Prevention of nosocomial infections

The Commission for Hospital Hygiene and Infection Prevention (KRINKO) at the RKI has formulated recommendations for the prevention of nosocomial infections as well as for operational-organizational and structural-functional hygiene measures in hospitals and other medical facilities (Section 23 (1) IfSG). The measures include:

  • • Identification of patient-related Risk factors for nosocomial infections: risk factors emanating from the patient are e.g.B. congenital or acquired immune defects, immunosuppressive therapy, impaired barrier function of the skin and mucous membranes (e.B. after operations), in premature babies with a birth weight <1,500g, after burns and scalds. The use of foreign bodies (catheters, gastrostomies, shunts, invasive ventilation, etc.)a.) increases the risk of nosocomial infection as does the long-term use of anti-infectives.
  • Personnel requirements: Hygiene specialists should be available in sufficient numbers in a clinic and regularly present on the wards. The hygiene specialists work closely with the hospital hygienist, microbiology and virology. Timely communication of microbiological or virological findings, if necessary targeted colonization screening to detect colonization with certain multi-resistant pathogens, as well as close cooperation with "Antibiotic Stewardship Teams" (ABS) and ABS-authorized doctors are essential elements for preventing nosocomial infections .
  • Structural and organizational requirements: This includes a department-specific hygiene plan, hygiene data sheets, standard operating instructions (SOPs) for hygiene-relevant work processes, defined concepts for induction, training and practical training of new employees with regard to the standards of infection prevention, the availability of dispensers for hand disinfection, the provision of the necessary protective clothing and many more further measures.
  • Structural and functional requirements to isolate any contagious patients must be available in sufficient numbers and appropriately equipped.
  • • For patients with a particular risk (oncology, cystic fibrosis, etc.)a.) It must be ensured that there is no pathogen exposure from the Drinking water comes (e.g.B. Legionella, Pseudomonas aeruginosa, atypical mycobacteria and the likea.).
  • Measures in basic hygiene: Basic hygiene measures (formerly: standard hygiene) are carried out with every contact with the patient and his environment, so that the transmission of infectious agents to patients or staff is prevented. The basic measures include, in particular, hand disinfection, the targeted use of virucidal hand disinfectants and the use of personal protective equipment when handling blood, body fluids, excreta and secretions; Measures of Contact isolation, aseptic procedure in all invasive measures and in the maintenance of catheters, drains, etc., aseptic procedure in the reconstitution of drugs and the preparation of mixed infusions as well as safe injection and infusion practice. The basic hygiene measures should be worked out and discussed in detail with the hygiene specialists for the respective areas.
  • Personal protection orientation: This includes mouth and nose protection (MNS), which, depending on the pathogen, should be used as particle filtering half masks (FFB). Further items of equipment are medical disposable gloves and disposable gowns. It must be emphasized that all measures are subordinate to the individual careful hand disinfection and must not be thwarted by a pseudo-security.

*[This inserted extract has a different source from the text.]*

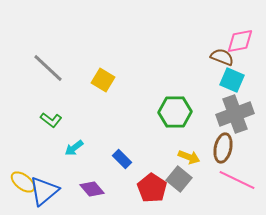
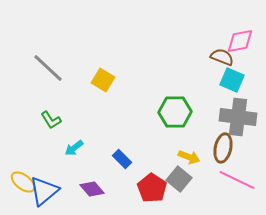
gray cross: moved 3 px right, 3 px down; rotated 27 degrees clockwise
green L-shape: rotated 20 degrees clockwise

Surveillance of nosocomial infections (NI)

The monitoring of nosocomial infections includes the recording of events according to uniform definitions with standardized methods as well as the analysis of the results by means of size incidence density (NI per 1,000 patient days) or incidence rate (NI per 1,000 application days, e.g.B. of central vascular catheters). The results must be reported back to the treatment team.

Clinics for children and adolescents should have one Visitor regulation which on the one hand ensures the medical and psychosocial reasons for the presence of confidants in the hospital, but on the other hand protects patients, relatives and employees or ensures that certain infections such asB. varicella, measles, RSV or influenza are not entered into the clinic.